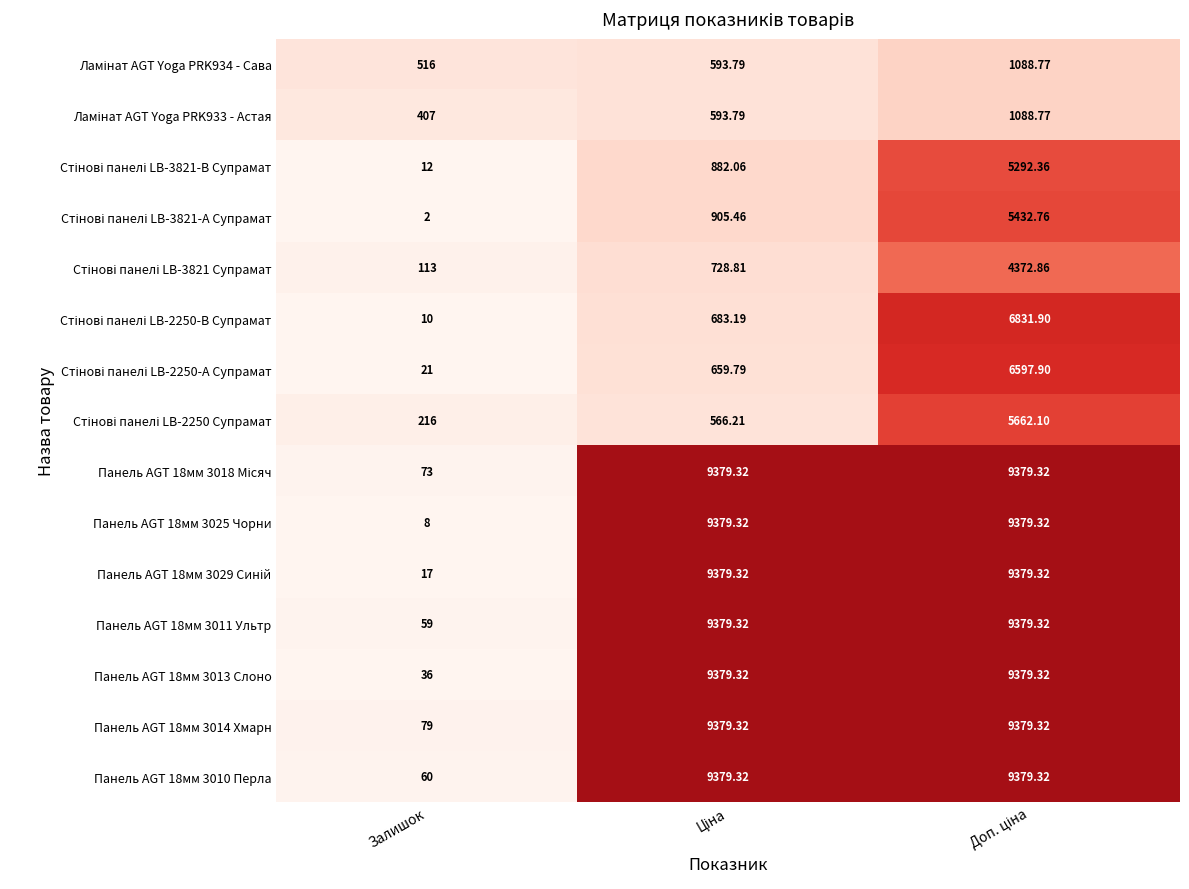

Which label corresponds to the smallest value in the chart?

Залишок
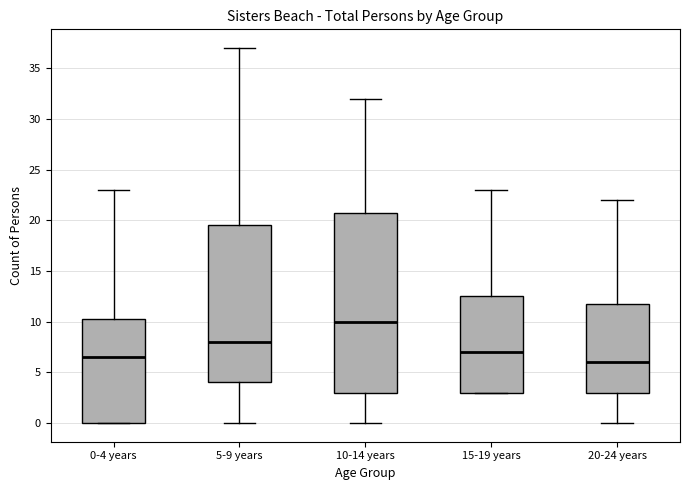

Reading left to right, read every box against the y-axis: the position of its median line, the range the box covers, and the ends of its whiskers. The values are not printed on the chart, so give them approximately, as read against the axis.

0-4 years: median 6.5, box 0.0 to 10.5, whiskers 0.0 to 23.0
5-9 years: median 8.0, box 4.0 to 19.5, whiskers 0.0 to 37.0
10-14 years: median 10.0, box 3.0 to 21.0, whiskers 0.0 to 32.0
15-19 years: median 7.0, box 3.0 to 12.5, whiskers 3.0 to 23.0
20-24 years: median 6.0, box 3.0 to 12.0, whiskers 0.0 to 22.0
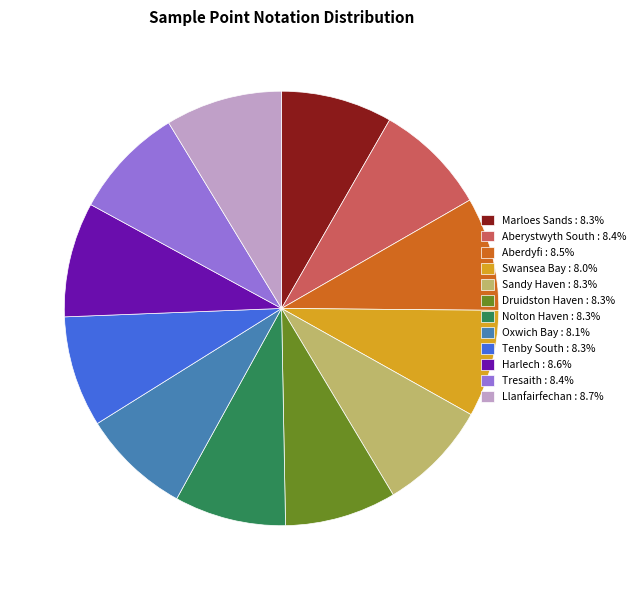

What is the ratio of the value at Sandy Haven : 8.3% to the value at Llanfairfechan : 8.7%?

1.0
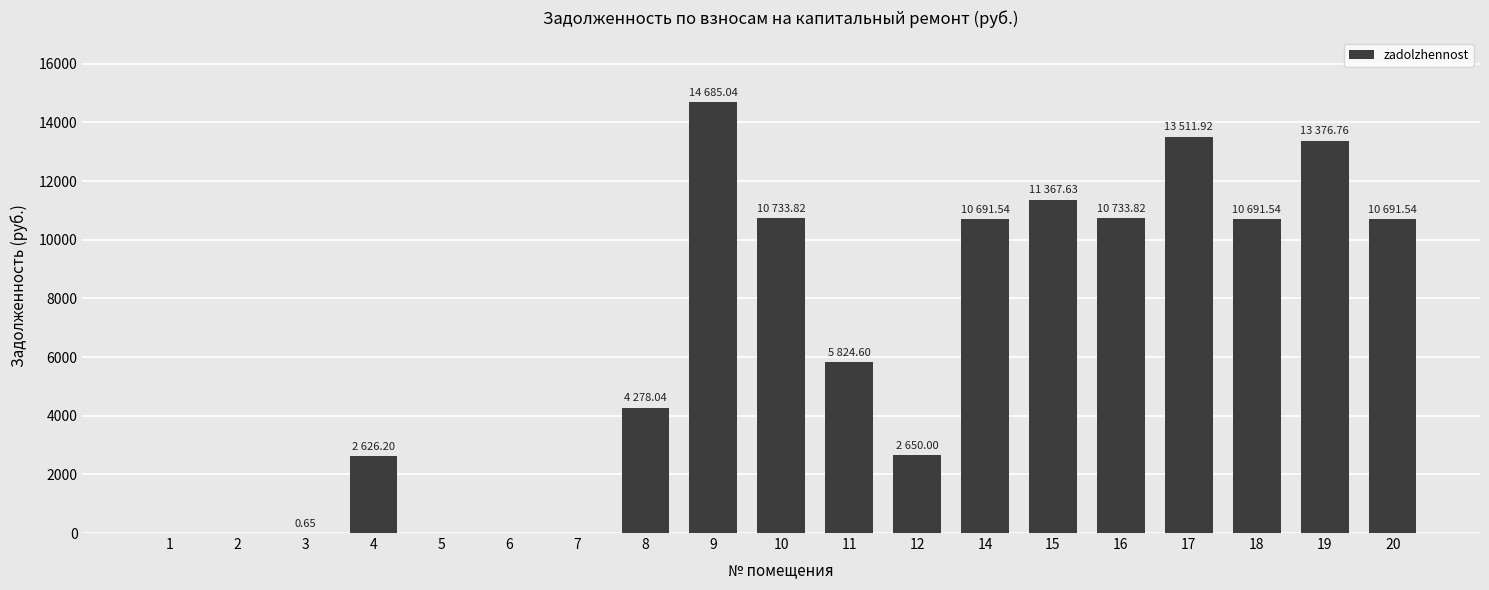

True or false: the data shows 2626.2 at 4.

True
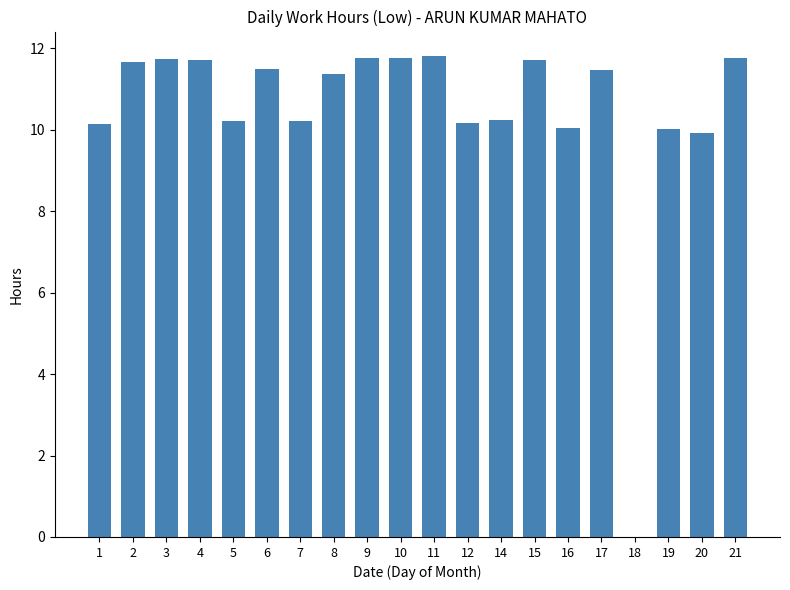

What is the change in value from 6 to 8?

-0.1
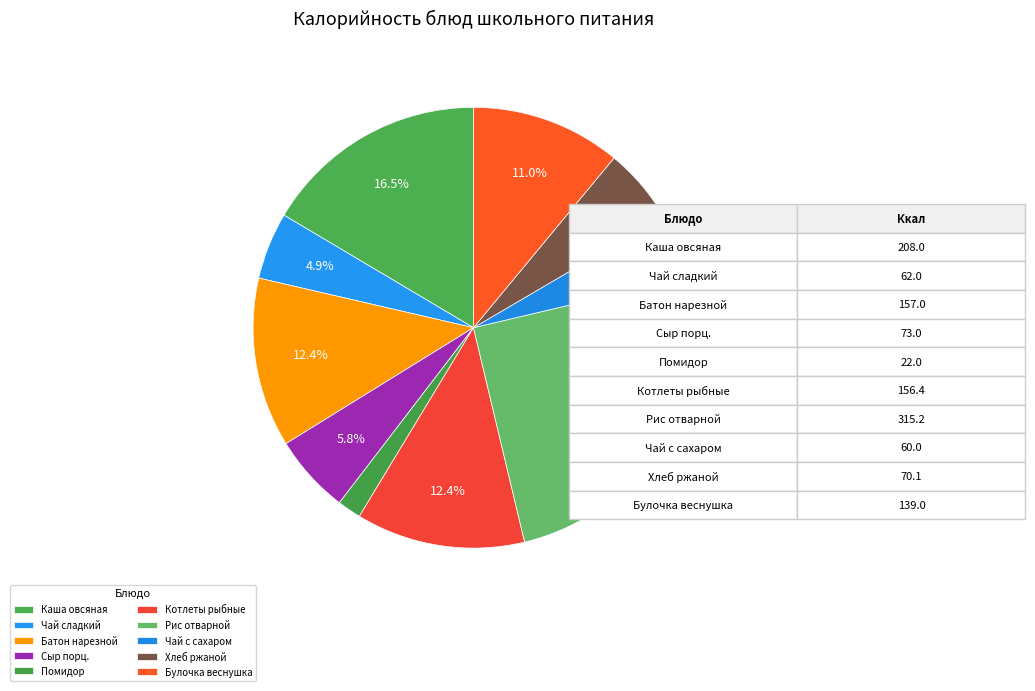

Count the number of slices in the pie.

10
::::::
Directions for this task:
Find every line in the listing above that contains the string "True", and copy each of those lines.

Exercise solution:
True or false: the data shows 2626.2 at 4.
True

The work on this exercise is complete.